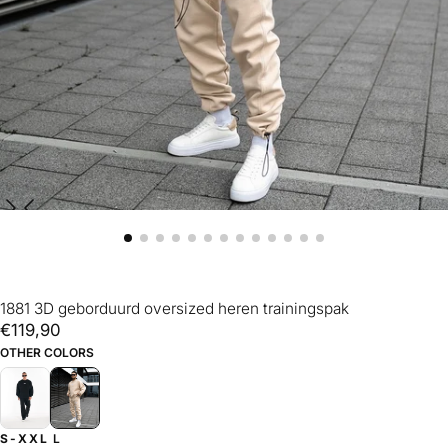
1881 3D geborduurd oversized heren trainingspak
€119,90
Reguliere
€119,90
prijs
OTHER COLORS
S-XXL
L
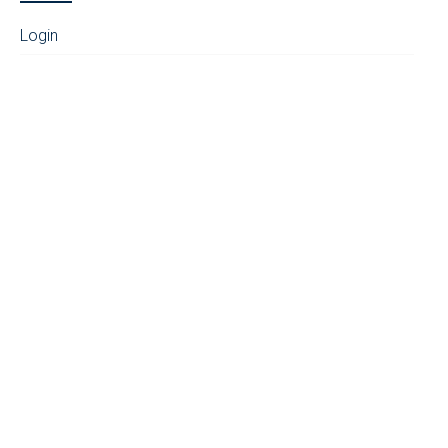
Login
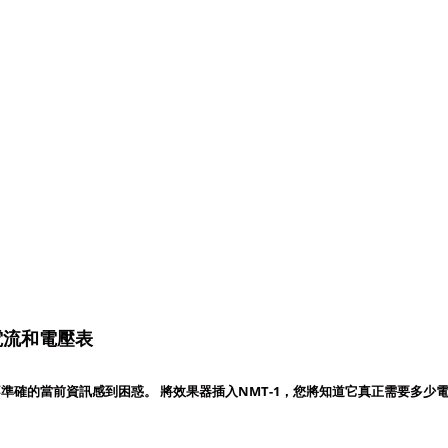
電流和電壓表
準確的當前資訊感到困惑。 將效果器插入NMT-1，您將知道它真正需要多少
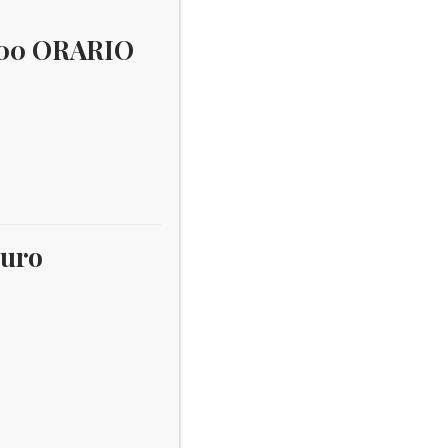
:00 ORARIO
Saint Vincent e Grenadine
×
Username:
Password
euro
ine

═══

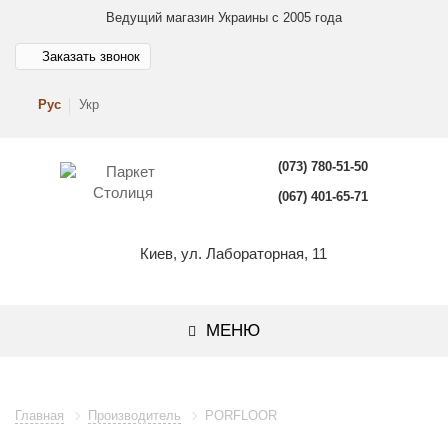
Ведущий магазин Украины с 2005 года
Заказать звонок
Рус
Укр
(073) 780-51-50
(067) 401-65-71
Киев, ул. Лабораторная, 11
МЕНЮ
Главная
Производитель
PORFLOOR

═══

- Consigne -
Recopiez à l'identique les lignes allant de celle qui contient « 1881 3D geborduurd » jusqu'à celle qui contient « 準確的當前資訊感到困惑。 將效果器插入NMT-1，您將知道它真正需要多少 », toutes deux incluses. N'y mettez pas les images.

- Réponse -
1881 3D geborduurd oversized heren trainingspak
€119,90
Reguliere
€119,90
prijs
OTHER COLORS
S-XXL
L
Login
電流和電壓表
準確的當前資訊感到困惑。 將效果器插入NMT-1，您將知道它真正需要多少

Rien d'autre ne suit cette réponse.